What is required – In the article below about picking the right problems for AI, which model did the author first try for the tax compliance task?

Text passage –

Picking the Right Problems for AI

A few months after ChatGPT first made waves, I joined a very early-stage startup briefly as CTO. They insisted I help them use large language models (LLMs) to make compliance decisions that were critical to making their overall business work. Specifically, they wanted to analyze products and determine, with a simple yes or no, whether they were compliant with U.S. tax regulations.

I gave it a shot with GPT-3.5, and the results were abysmal. No matter how much I fine-tuned the model or curated the dataset, the LLM wasn’t performing any better than off-the-shelf classifier software. Plus, there wasn’t any clear correlation between product features and the tax code because the tax code was fundamentally ambiguous. It was a clear case of using AI for the wrong kind of problem.

Walking through the right door

Picking the Right Problem

Ignoring that the tax code is ambiguous, a core problem with this application is that LLMs are inherently stochastic. They introduce randomness, and in a high-stakes domain like compliance, you can’t afford incorrect answers. Every mistake introduces business risk. Worse, the problem we were trying to automate wasn’t even that big. The product catalog was small, and manual review wouldn’t have been prohibitively expensive. We were using AI to solve a problem that didn’t need solving.

The first wave of mainstream LLM adoption has felt like a massive game of trial and error—companies throwing AI at everything to see what sticks. Now, two years in, we’re starting to see real success stories emerge. But unsurprisingly, many of these early wins are in crowded spaces, where dozens of companies rushed to the same idea at the same time.

Fear not; there’s a vast world of untapped ideas out there. As I heard recently, “There’s a lot left to invent.” The key is building a solid framework for identifying problems worth solving.

Problems That Already Use Human Review

One of the most obvious applications of LLMs is content creation—writing, design, image editing, coding, email drafting. Anywhere a human benefits from a solid first draft, AI is a natural fit. The workflow remains the same: humans review and refine, but AI speeds up the process.

But what about domains where human review isn’t the default? That’s where things get more interesting.

Listed entries –

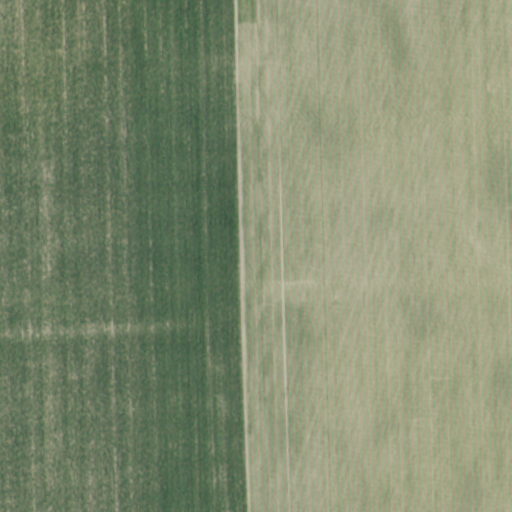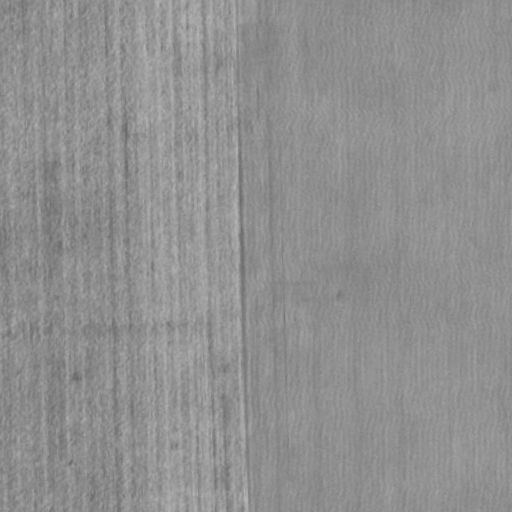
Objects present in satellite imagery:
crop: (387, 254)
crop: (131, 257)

==

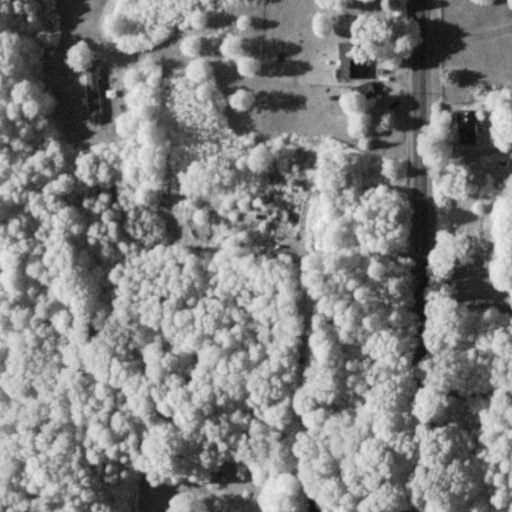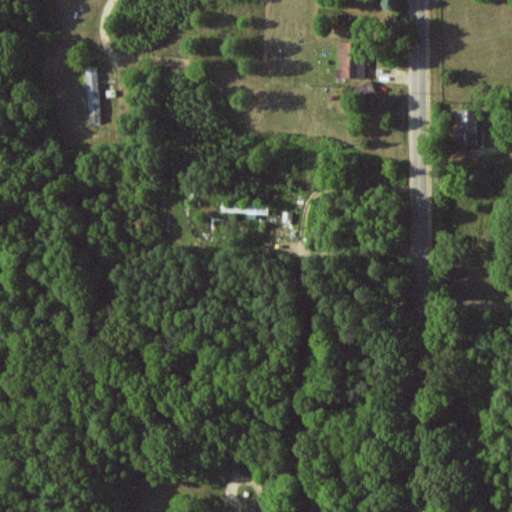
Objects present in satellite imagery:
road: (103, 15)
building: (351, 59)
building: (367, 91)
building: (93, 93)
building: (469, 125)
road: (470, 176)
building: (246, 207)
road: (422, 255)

The answer – GPT-3.5